### [Required work]
Taking only the lines of the data below from the line with "a church leader in this c" to the line with "Immerse yourself in", ends included, write them out exactly and without pictures.

### [Source information]
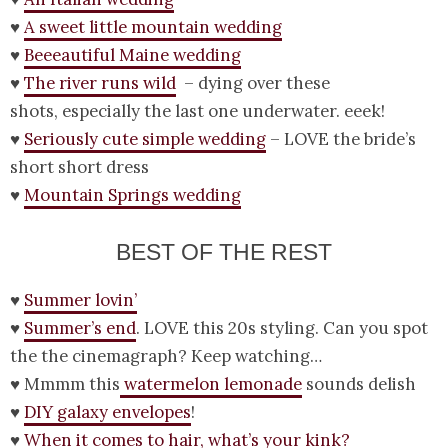
♥
A sweet little mountain wedding
♥
Beeeautiful Maine wedding
♥
The river runs wild
– dying over these
shots, especially the last one underwater. eeek!
♥
Seriously cute simple wedding
– LOVE the bride’s
short short dress
♥
Mountain Springs wedding
BEST OF THE REST
♥
Summer lovin’
♥
Summer’s end
. LOVE this 20s styling. Can you spot
the the cinemagraph? Keep watching…
♥ Mmmm this
watermelon lemonade
sounds delish
♥
DIY galaxy envelopes
!
♥
When it comes to hair, what’s your kink?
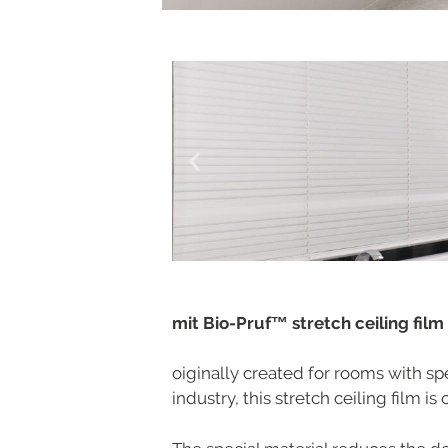
mit Bio-Pruf™ stretch ceiling film
oiginally created for rooms with sp
industry, this stretch ceiling film i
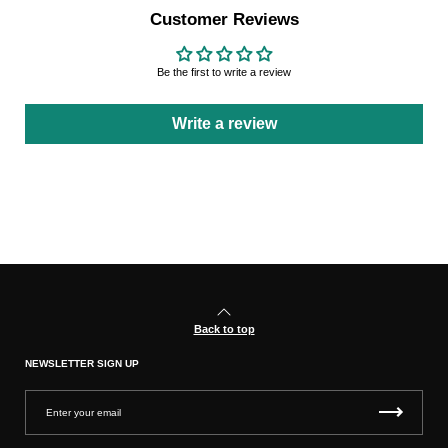
Customer Reviews
Be the first to write a review
Write a review
Back to top
NEWSLETTER SIGN UP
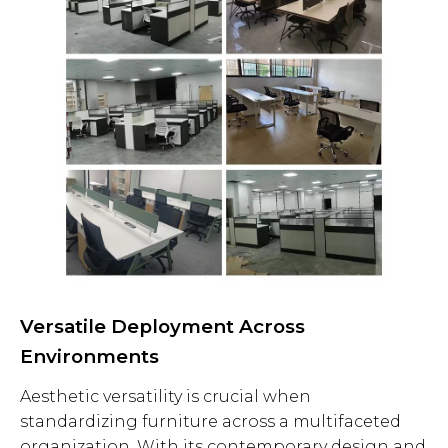
Versatile Deployment Across
Environments
Aesthetic versatility is crucial when
standardizing furniture across a multifaceted
organization. With its contemporary design and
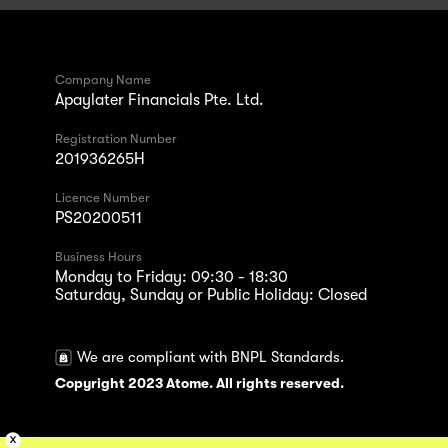
Company Name
Apaylater Financials Pte. Ltd.
Registration Number
201936265H
Licence Number
PS20200511
Business Hours
Monday to Friday: 09:30 - 18:30
Saturday, Sunday or Public Holiday: Closed
We are compliant with BNPL Standards.
Copyright 2023 Atome. All rights reserved.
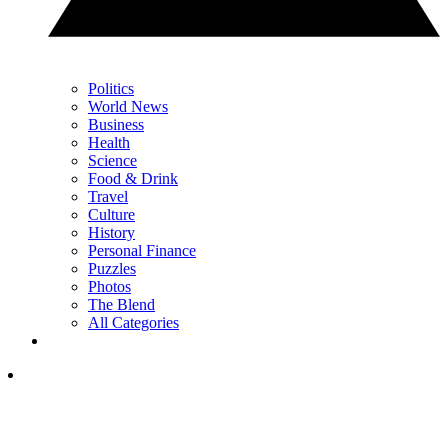
Politics
World News
Business
Health
Science
Food & Drink
Travel
Culture
History
Personal Finance
Puzzles
Photos
The Blend
All Categories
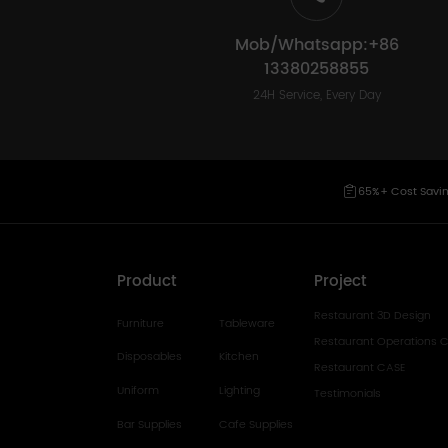
Mob/Whatsapp:+86
13380258855
24H Service, Every Day
65%+ Cost Savi
Product
Project
Restaurant 3D Design
Furniture
Tableware
Restaurant Operations C
Disposables
Kitchen
Restaurant CASE
Uniform
Lighting
Testimonials
Bar Supplies
Cafe Supplies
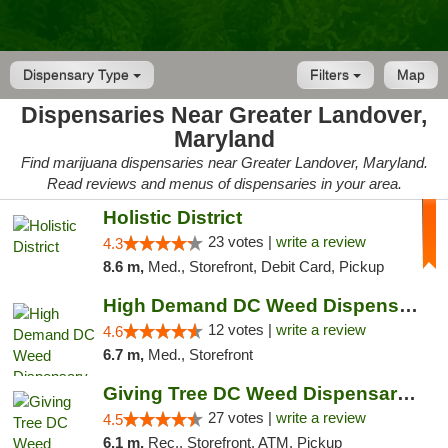
Dispensary Type
Filters
Map
Dispensaries Near Greater Landover,
Maryland
Find marijuana dispensaries near Greater Landover, Maryland.
Read reviews and menus of dispensaries in your area.
Holistic District
23 votes |
write a review
4.3
8.6 m,
Med., Storefront, Debit Card, Pickup
High Demand DC Weed Dispensary & Delivery
12 votes |
write a review
4.6
6.7 m,
Med., Storefront
Giving Tree DC Weed Dispensary and Art Gal...
27 votes |
write a review
4.5
6.1 m,
Rec., Storefront, ATM, Pickup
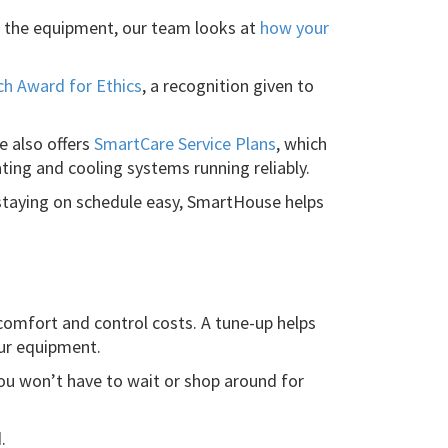
n the equipment, our team looks at
how your
ch Award for Ethics
, a recognition given to
 also offers
SmartCare Service Plans
, which
ting and cooling systems running reliably.
staying on schedule easy, SmartHouse helps
comfort and control costs. A tune-up helps
our equipment.
you won’t have to wait or shop around for
.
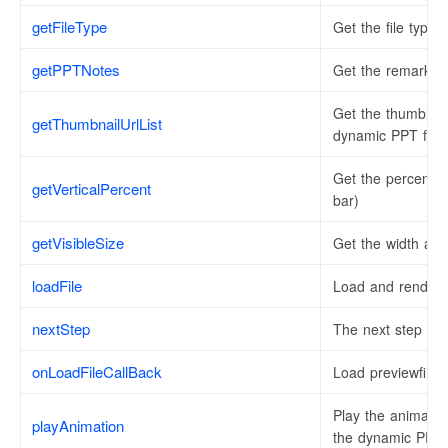
getFileType
Get the file type.
getPPTNotes
Get the remarks o
Get the thumbnail 
getThumbnailUrlList
dynamic PPT file 
Get the percentage 
getVerticalPercent
bar)
getVisibleSize
Get the width and 
loadFile
Load and render t
nextStep
The next step of
onLoadFileCallBack
Load previewfile 
Play the animatio
playAnimation
the dynamic PPT.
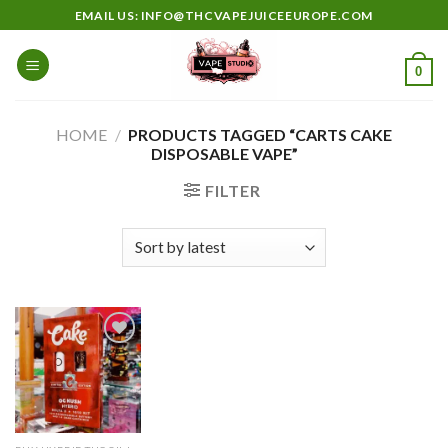
Skip
EMAIL US: INFO@THCVAPEJUICEEUROPE.COM
to
content
0
HOME
/
PRODUCTS TAGGED “CARTS CAKE
DISPOSABLE VAPE”
FILTER
Add to
wishlist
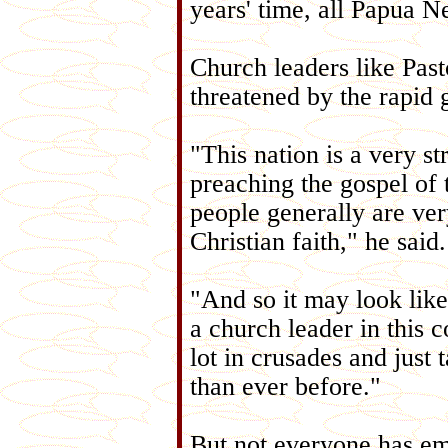
years' time, all Papua N
Church leaders like Past
threatened by the rapid 
"This nation is a very st
preaching the gospel of
people generally are ver
Christian faith," he said.
"And so it may look like 
a church leader in this c
lot in crusades and just 
than ever before."
But not everyone has emb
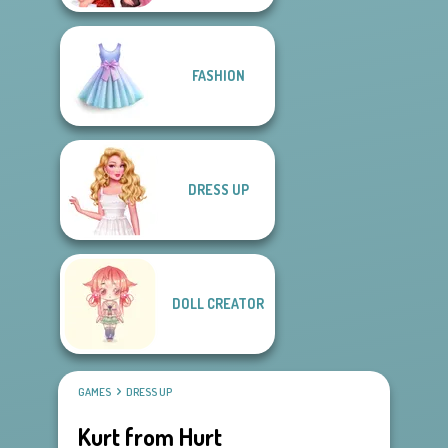
FASHION
DRESS UP
DOLL CREATOR
GAMES
DRESS UP
Kurt from Hurt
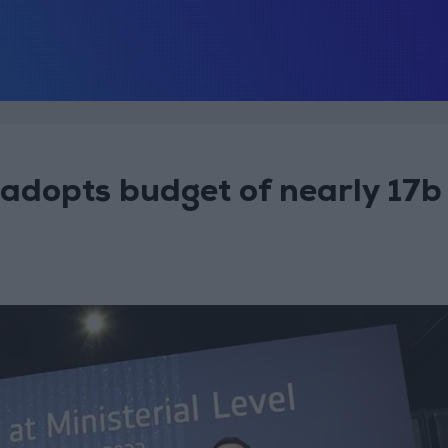
adopts budget of nearly 17b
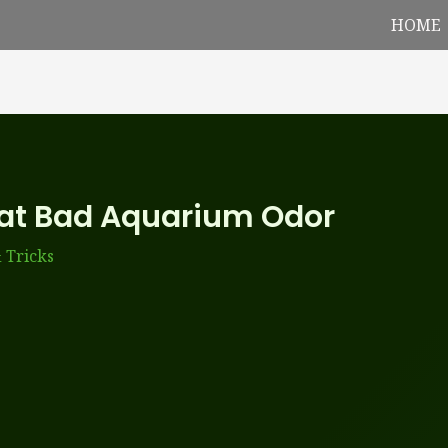
HOME
at Bad Aquarium Odor
 Tricks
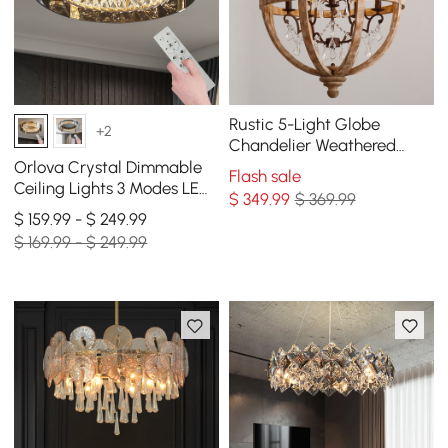
Rustic 5-Light Globe
+2
Chandelier Weathered
Wooden Ceiling Light
Orlova Crystal Dimmable
Flash sale
Ceiling Lights 3 Modes LED
$
349
.99
$ 369.99
Flush Mount Light with
$ 159.99 - $ 249.99
Remote Control
$ 169.99 - $ 249.99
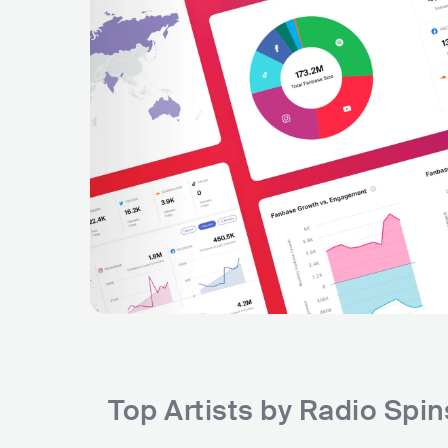
Top Artists by Radio Spi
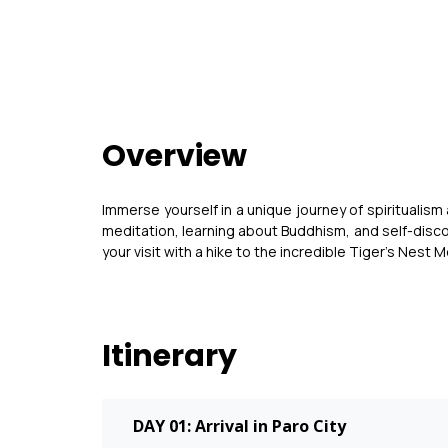
Overview
Immerse yourself in a unique journey of spiritualism
meditation, learning about Buddhism, and self-disco
your visit with a hike to the incredible Tiger’s Nest 
Itinerary
DAY 01: Arrival in Paro City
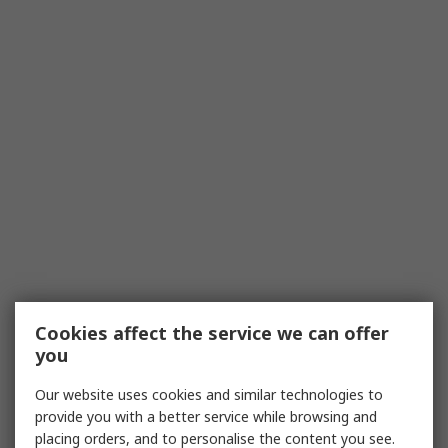
Cookies affect the service we can offer
you
Our website uses cookies and similar technologies to
provide you with a better service while browsing and
placing orders, and to personalise the content you see.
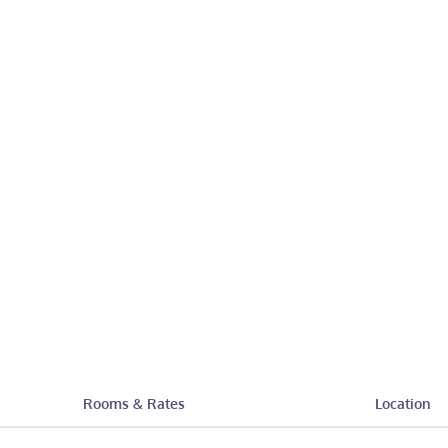
Rooms & Rates
Location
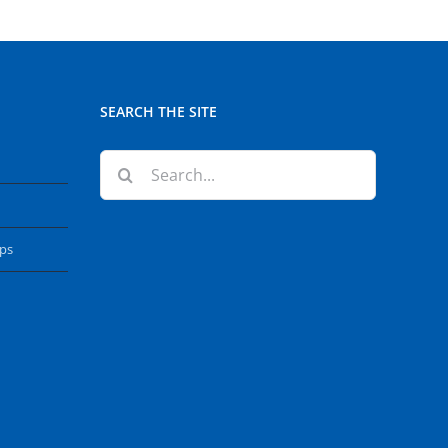
SEARCH THE SITE
Search
for:
ops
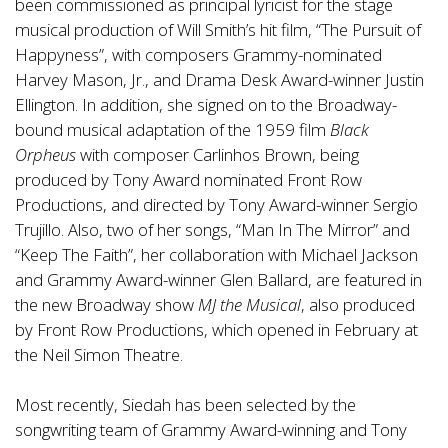
been commissioned as principal lyricist for the stage
musical production of Will Smith’s hit film, “The Pursuit of
Happyness”, with composers Grammy-nominated
Harvey Mason, Jr., and Drama Desk Award-winner Justin
Ellington. In addition, she signed on to the Broadway-
bound musical adaptation of the 1959 film
Black
Orpheus
with composer Carlinhos Brown, being
produced by Tony Award nominated Front Row
Productions, and directed by Tony Award-winner Sergio
Trujillo. Also, two of her songs, “Man In The Mirror” and
“Keep The Faith”, her collaboration with Michael Jackson
and Grammy Award-winner Glen Ballard, are featured in
the new Broadway show
MJ the Musical
, also produced
by Front Row Productions, which opened in February at
the Neil Simon Theatre.
Most recently, Siedah has been selected by the
songwriting team of Grammy Award-winning and Tony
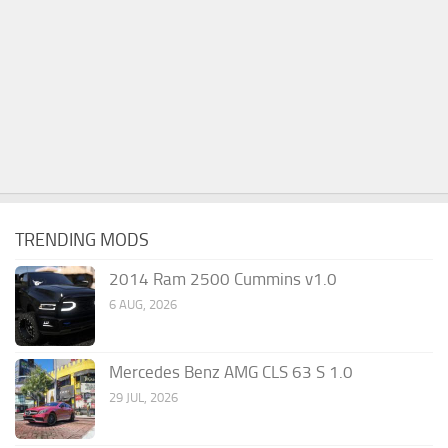
TRENDING MODS
2014 Ram 2500 Cummins v1.0
6 AUG, 2026
Mercedes Benz AMG CLS 63 S 1.0
29 JUL, 2026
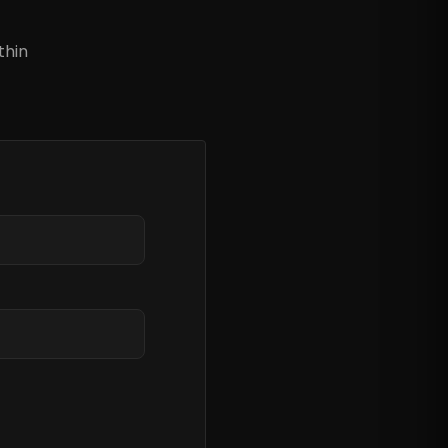
?
thin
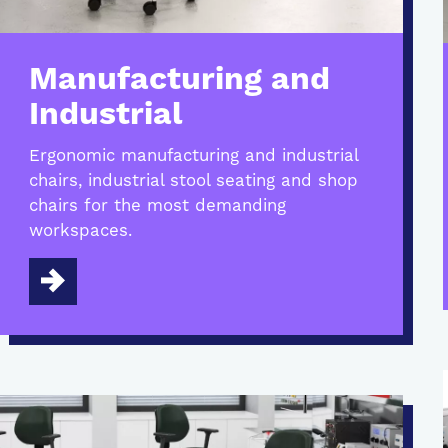
Manufacturing and
Industrial
Ergonomic manufacturing and industrial
chairs, industrial stool seating and shop
chairs for the most demanding
workspaces.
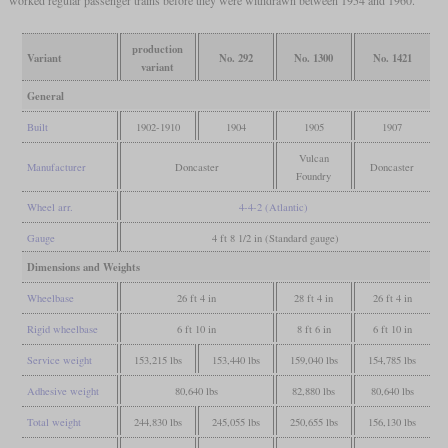
production
Variant
No. 292
No. 1300
No. 1421
variant
General
Built
1902-1910
1904
1905
1907
Vulcan
Manufacturer
Doncaster
Doncaster
Foundry
Wheel arr.
4-4-2 (Atlantic)
Gauge
4 ft 8 1/2 in (Standard gauge)
Dimensions and Weights
Wheelbase
26 ft 4 in
28 ft 4 in
26 ft 4 in
Rigid wheelbase
6 ft 10 in
8 ft 6 in
6 ft 10 in
Service weight
153,215 lbs
153,440 lbs
159,040 lbs
154,785 lbs
Adhesive weight
80,640 lbs
82,880 lbs
80,640 lbs
Total weight
244,830 lbs
245,055 lbs
250,655 lbs
156,130 lbs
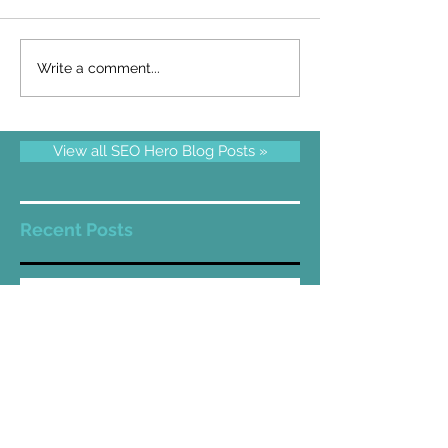
Write a comment...
View all SEO Hero Blog Posts »
Recent Posts
Wix SEO in 2024
Wix SEO 2021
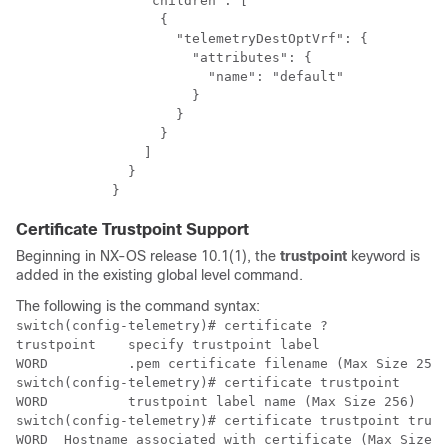
                "children": [

                  {

                    "telemetryDestOptVrf": {

                      "attributes": {

                        "name": "default"

                      }

                    }

                  }

                ]

              }

            }
Certificate Trustpoint Support
Beginning in NX-OS release 10.1(1), the
trustpoint
keyword is
added in the existing global level command.
The following is the command syntax:
switch(config-telemetry)# certificate ?​

trustpoint    specify trustpoint label                
WORD          .pem certificate filename (Max Size 256)
switch(config-telemetry)# certificate trustpoint ​

WORD          trustpoint label name (Max Size 256)​

switch(config-telemetry)# certificate trustpoint trustp
WORD  Hostname associated with certificate (Max Size 25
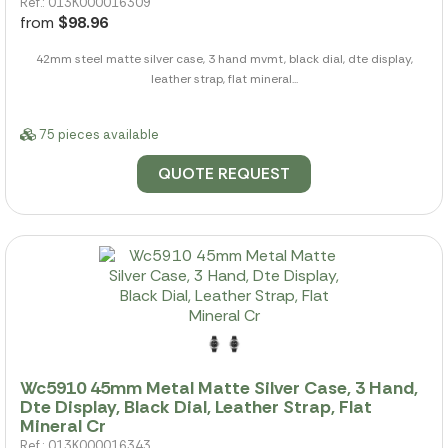
Ref.: 013K000016309
from
$98.96
42mm steel matte silver case, 3 hand mvmt, black dial, dte display,
leather strap, flat mineral...
75 pieces available
QUOTE REQUEST
Wc5910 45mm Metal Matte Silver Case, 3 Hand,
Dte Display, Black Dial, Leather Strap, Flat
Mineral Cr
Ref.: 013K000016343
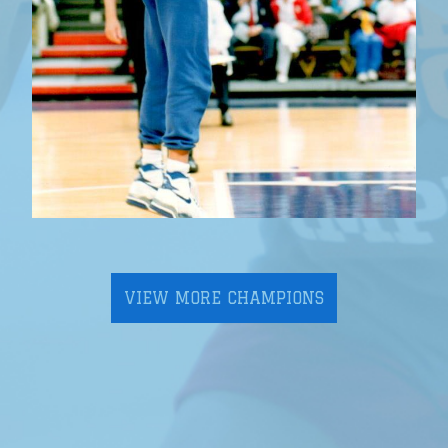
VIEW MORE CHAMPIONS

### [Exercise response]
a church leader in this c
lot in crusades and just 
than ever before."
But not everyone has emb
FASHION
DRESS UP
DOLL CREATOR
GAMES
DRESS UP
Kurt from Hurt
adopts budget of nearly 17b
HOME
at Bad Aquarium Odor
 Tricks
Rustic 5-Light Globe
+2
Chandelier Weathered
Wooden Ceiling Light
Orlova Crystal Dimmable
Flash sale
Ceiling Lights 3 Modes LED
$
349
.99
$ 369.99
Flush Mount Light with
$ 159.99 - $ 249.99
Remote Control
$ 169.99 - $ 249.99
Top Artists by Radio Spi
Overview
Immerse yourself in a unique journey of spiritualism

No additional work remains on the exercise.